That's why I was saying that the call to posix_memalign() will fail, because 4 < 8. The alignment can't be less than sizeof(void*). From the man page:
The address of the allocated memory will be a multiple of alignment, which must be a power of two and a multiple of sizeof(void *).

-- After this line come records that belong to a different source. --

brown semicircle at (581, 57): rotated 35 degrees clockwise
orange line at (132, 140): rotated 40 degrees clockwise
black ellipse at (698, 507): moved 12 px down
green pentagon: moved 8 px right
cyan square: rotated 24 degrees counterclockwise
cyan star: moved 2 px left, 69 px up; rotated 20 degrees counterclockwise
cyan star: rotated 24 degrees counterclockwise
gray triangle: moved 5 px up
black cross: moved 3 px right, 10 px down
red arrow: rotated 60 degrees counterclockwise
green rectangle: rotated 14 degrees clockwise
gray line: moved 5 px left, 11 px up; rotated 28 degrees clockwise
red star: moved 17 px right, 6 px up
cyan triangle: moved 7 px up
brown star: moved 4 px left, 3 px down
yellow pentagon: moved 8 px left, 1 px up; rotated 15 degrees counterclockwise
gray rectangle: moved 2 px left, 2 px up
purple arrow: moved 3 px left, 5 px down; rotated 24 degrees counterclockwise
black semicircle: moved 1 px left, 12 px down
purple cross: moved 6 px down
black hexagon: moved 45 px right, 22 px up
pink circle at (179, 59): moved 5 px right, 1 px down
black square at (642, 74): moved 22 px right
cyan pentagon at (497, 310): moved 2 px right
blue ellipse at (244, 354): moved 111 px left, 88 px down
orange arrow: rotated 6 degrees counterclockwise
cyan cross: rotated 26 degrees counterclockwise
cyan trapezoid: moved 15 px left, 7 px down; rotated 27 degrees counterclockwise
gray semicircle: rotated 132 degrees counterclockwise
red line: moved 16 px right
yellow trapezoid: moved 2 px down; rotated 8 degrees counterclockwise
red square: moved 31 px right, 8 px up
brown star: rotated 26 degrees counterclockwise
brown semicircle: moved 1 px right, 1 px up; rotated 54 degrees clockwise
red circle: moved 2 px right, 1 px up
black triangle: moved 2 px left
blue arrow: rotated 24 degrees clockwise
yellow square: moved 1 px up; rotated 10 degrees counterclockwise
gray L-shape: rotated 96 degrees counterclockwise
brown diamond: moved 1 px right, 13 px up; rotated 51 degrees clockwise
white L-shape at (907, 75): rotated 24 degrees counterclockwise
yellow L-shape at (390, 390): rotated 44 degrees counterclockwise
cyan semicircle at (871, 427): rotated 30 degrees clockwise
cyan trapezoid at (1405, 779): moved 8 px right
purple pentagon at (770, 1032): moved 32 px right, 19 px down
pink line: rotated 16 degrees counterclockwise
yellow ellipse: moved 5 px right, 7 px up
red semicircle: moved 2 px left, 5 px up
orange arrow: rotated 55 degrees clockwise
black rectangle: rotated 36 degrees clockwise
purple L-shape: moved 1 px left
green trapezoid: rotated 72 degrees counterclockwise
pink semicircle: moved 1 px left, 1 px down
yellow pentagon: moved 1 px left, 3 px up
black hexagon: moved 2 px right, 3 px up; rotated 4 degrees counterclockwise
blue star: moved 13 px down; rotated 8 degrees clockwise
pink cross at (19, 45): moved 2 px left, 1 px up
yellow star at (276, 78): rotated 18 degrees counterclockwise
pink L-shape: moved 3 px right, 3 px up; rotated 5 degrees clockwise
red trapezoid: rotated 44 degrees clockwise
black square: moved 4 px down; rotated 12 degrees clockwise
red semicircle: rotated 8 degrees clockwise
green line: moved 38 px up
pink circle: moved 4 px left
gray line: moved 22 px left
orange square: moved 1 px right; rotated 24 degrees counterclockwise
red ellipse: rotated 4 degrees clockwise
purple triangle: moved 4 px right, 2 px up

@khuck so the minimal alignment on Power is 8, no matter what? Why does std::alignment_of<T>::value return 4, then? This doesn't make sense. Or the left hand (Posix) doesn't know what the right hand does (C++ library). If that's the case, then this is a bug in the C++ library implementation on Power.
With this test program:
#include<iostream>
int main (int argc, char** argv) {
std::cout << "Size of void* : " << sizeof(void*) << std::endl;
std::cout << "Size of int : " << sizeof(int) << std::endl;
std::cout << "Size of int* : " << sizeof(int*) << std::endl;
std::cout << "Size of std::alignment_of<int>::value : " << std::alignment_of<int>::value << std::endl;
std::cout << "Size of std::alignment_of<int>() : " << std::alignment_of<int>() << std::endl;
}
I compile with Clang++ 7 on POWER, and I get:
Size of void* : 8
Size of int : 4
Size of int* : 8
Size of std::alignment_of<int>::value : 4
Size of std::alignment_of<int>() : 4
And compiled with g++ 7 on x86_64, I get the same output:
Size of void* : 8
Size of int : 4
Size of int* : 8
Size of std::alignment_of<int>::value : 4
Size of std::alignment_of<int>() : 4
@hkaiser submitted to Blaze: https://bitbucket.org/blaze-lib/blaze/issues/232/runtime-error-on-ibm-power
FWIW, here is @khuck's patch (blaze/util/Memory.h at line 91):
79 inline byte_t* allocate_backend( size_t size, size_t alignment )
80 {
81 void* raw( nullptr );
82
83 #if BLAZE_WIN64_PLATFORM || BLAZE_MINGW64_PLATFORM
84 raw = _aligned_malloc( size, alignment );
85 if( raw == nullptr ) {
86 #elif BLAZE_MINGW32_PLATFORM
87 raw = __mingw_aligned_malloc( size, alignment );
88 if( raw == nullptr ) {
89 #else
90 // make sure alignment is not less than sizeof(void*), should be made specific to Power
91 alignment = (alignment < sizeof(void*) ? sizeof(void*) : alignment);
92 if( posix_memalign( &raw, alignment, size ) ) {
93 #endif
94 BLAZE_THROW_BAD_ALLOC;
95 }
96
97 return reinterpret_cast<byte_t*>( raw );
98 }